Near the end of Julie Salamon’s brilliant 1991 book, The Devil’s Candy, Brian DePalma and others involved in the stillborn movie adaptation of Tom Wolfe’s epochal 1987 novel, The Bonfire of the Vanities, begin to realize that they’ve produced a dog, and no amount PR hype or post-production massaging in the editing bay is going to save them once the film is released to the general public:

It was common practice for Hollywood studios to hold a special preview just for “the community” shortly before a movie opened. These “industry screenings” were frequently followed by a party and had the appearance of a gala. A giant searchlight outside the theater sent flashes into the sky, and paparazzi would wait outside in hopes of spotting a major celebrity, or a minor one. How well the evening would pay off for the paparazzi depended on the buzz preceding a picture – the early word-of-mouth.

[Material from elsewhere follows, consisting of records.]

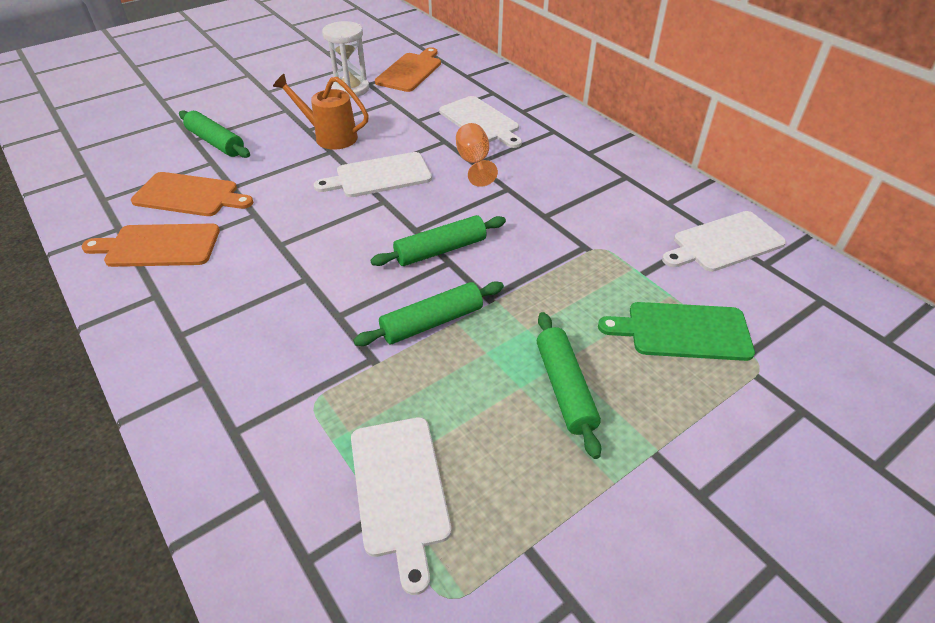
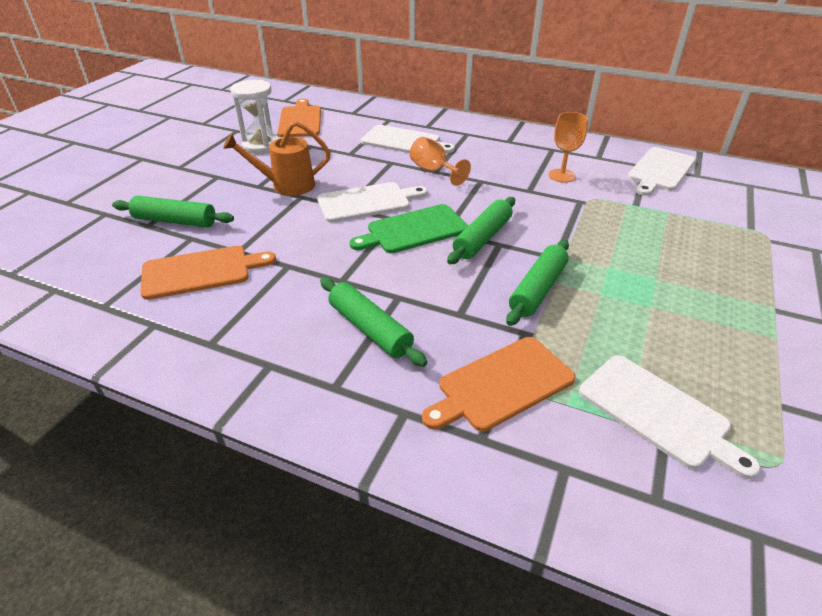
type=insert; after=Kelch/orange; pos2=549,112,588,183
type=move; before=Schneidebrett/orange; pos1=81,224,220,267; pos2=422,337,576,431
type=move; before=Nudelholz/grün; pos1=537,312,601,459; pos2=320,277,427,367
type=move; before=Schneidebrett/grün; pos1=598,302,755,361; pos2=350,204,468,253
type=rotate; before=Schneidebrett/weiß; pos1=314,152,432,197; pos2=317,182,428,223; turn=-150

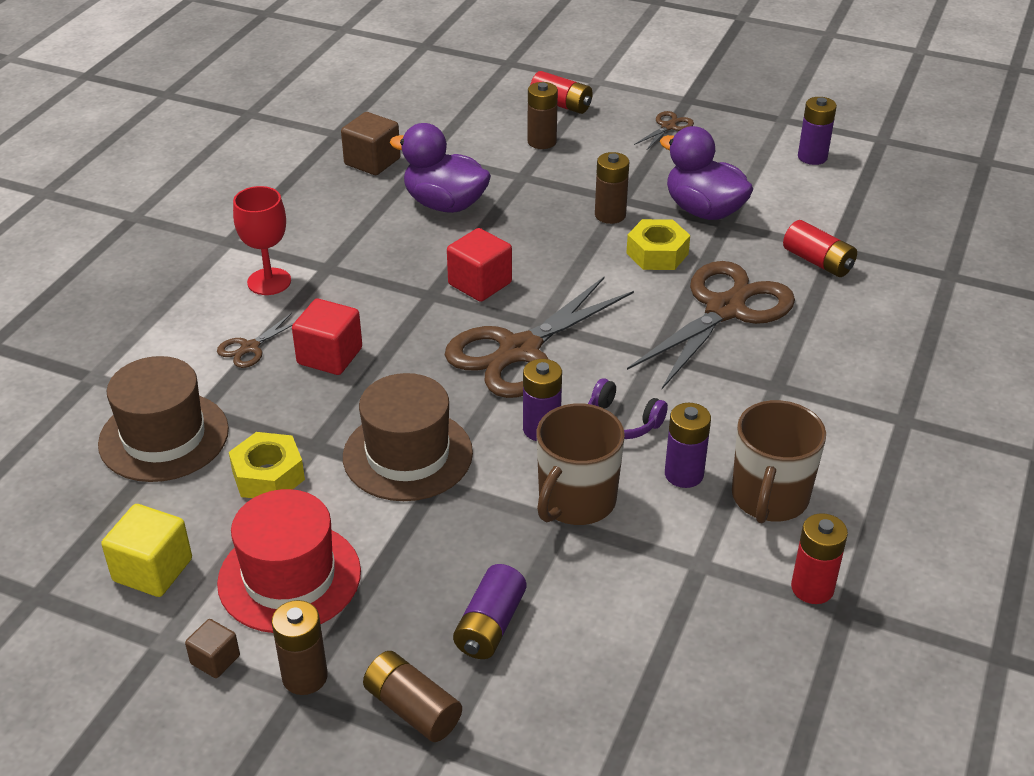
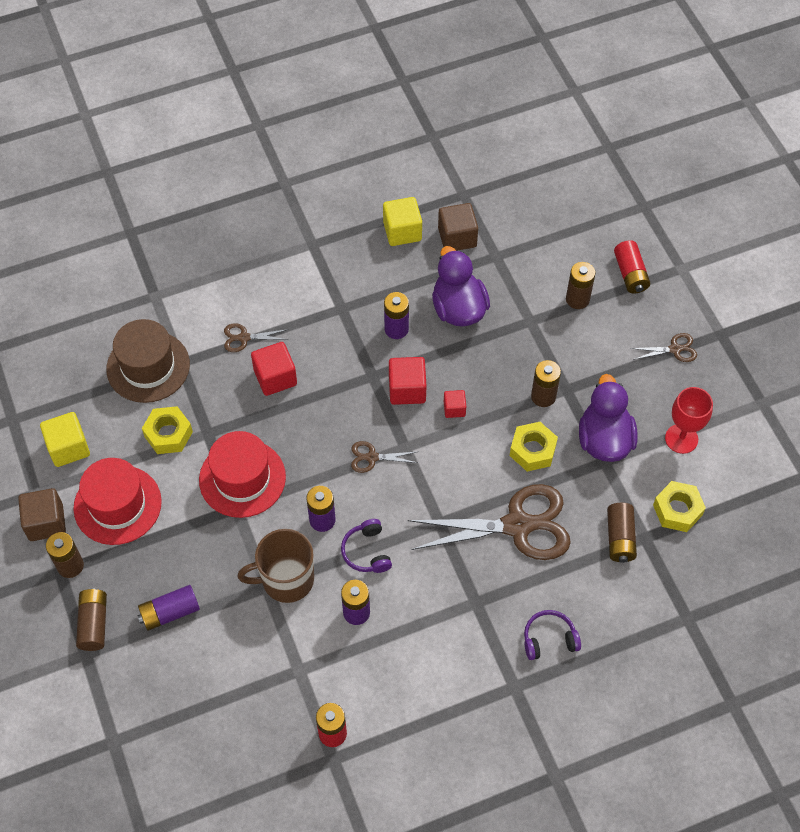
type=delete; before=Tasse/braun; pos1=732,400,826,523
type=insert; after=Kubus/gelb; pos2=383,197,422,246
type=insert; after=Kubus/rot; pos2=444,390,466,418
type=insert; after=Kopfhörer/lila; pos2=524,610,581,660
type=insert; after=Sechskantmutter/gelb; pos2=653,481,706,532
type=move; before=Kelch/rot; pos1=233,186,291,295; pos2=665,387,713,454
type=move; before=Batterie/lila; pos1=798,97,837,165; pos2=384,292,409,339
type=recolor; before=Hut/braun; after=Hut/rot; pos1=343,373,473,501; pos2=199,431,286,518
type=recolor; before=Batterie/rot; after=Batterie/braun; pos1=783,220,857,277; pos2=607,503,637,563
type=resize; before=Kubus/braun; pos1=185,619,240,678; pos2=18,488,66,541; scale=1.73
type=resize; before=Schere/braun; pos1=445,276,634,398; pos2=351,441,419,473; scale=0.44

If the word was good, there would be plenty of high-level studio executives, major dealmakers, and stars to choose from. However, when the buzz was bad, the “industry” was suddenly populated by secretaries, junior agents, and minor actors – people who’d been handed invitations by their bosses, and people who were happy to be invited anywhere at all.

* * * * * * * *

Two days before the party it had hit De Palma for the first time: he might have directed a disaster.

Exit question: Do those who assembled The Acolyte have similar feelings, or as the quote above from George R.R. Martin implies, do they blame the public for not understanding the breadth of their sheer genius and talent?